Item 2.           MANAGEMENT’S DISCUSSION AND ANALYSIS OF FINANCIAL CONDITION AND RESULTS OF OPERATIONS

 

The following discussion should be read in conjunction with our Annual Report on Form 10-K for the year ended December 31, 2008, and the consolidated financial statements and accompanying notes included elsewhere in this Quarterly Report on Form 10-Q. The following discussion contains forward-looking statements made pursuant to the safe harbor provisions of Section 21E of the Securities Exchange Act of 1934 and the Private Securities Litigation Reform Act of 1995, including the statements listed in the section entitled Part II, Item 1A—Risk Factors , below.
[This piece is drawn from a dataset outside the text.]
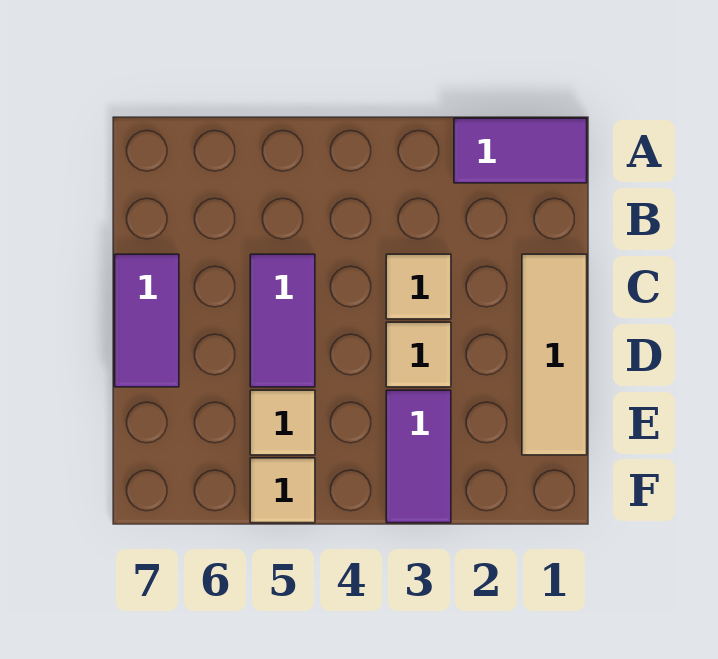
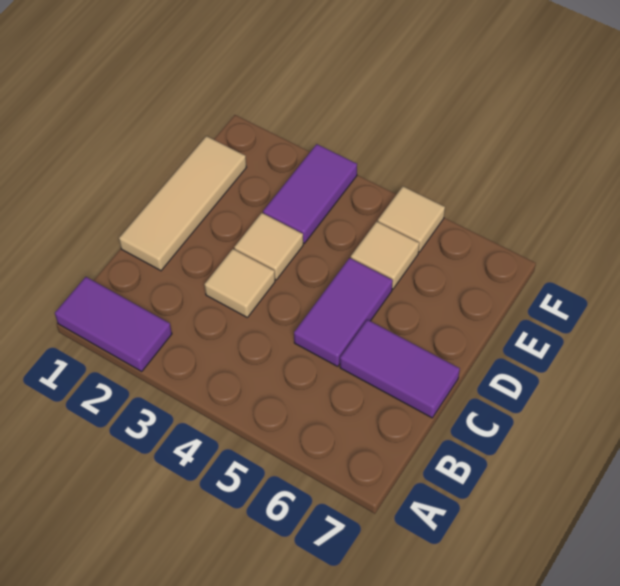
purple 1x2 tile [115,254,179,387] -> purple 1x2 tile turned to [340,320,460,418]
These statements are based on our beliefs and expectations about future outcomes and are subject to risks and uncertainties that could cause actual results to differ materially from anticipated results. Factors that could cause or contribute to such differences include those described under the section entitled Risk Factors in Part II, Item 1A of this Quarterly Report on Form 10-Q; factors described in our Annual Report on Form 10-K for the year ended December 31, 2008, under the section entitled Part I, Item 1A—Risk Factors—Forward-Looking Statements ; and factors described in other cautionary statements, cautionary language and risk factors set forth in other filings with the Securities and Exchange Commission (SEC). We undertake no obligation to publicly update these forward-looking statements, whether as a result of new information, future events or otherwise.

 

Overview

 

We are a biotechnology company focused on the development and commercialization of unique products to address the unmet medical needs of patients with chronic and life-threatening cardiovascular and infectious diseases and cancer.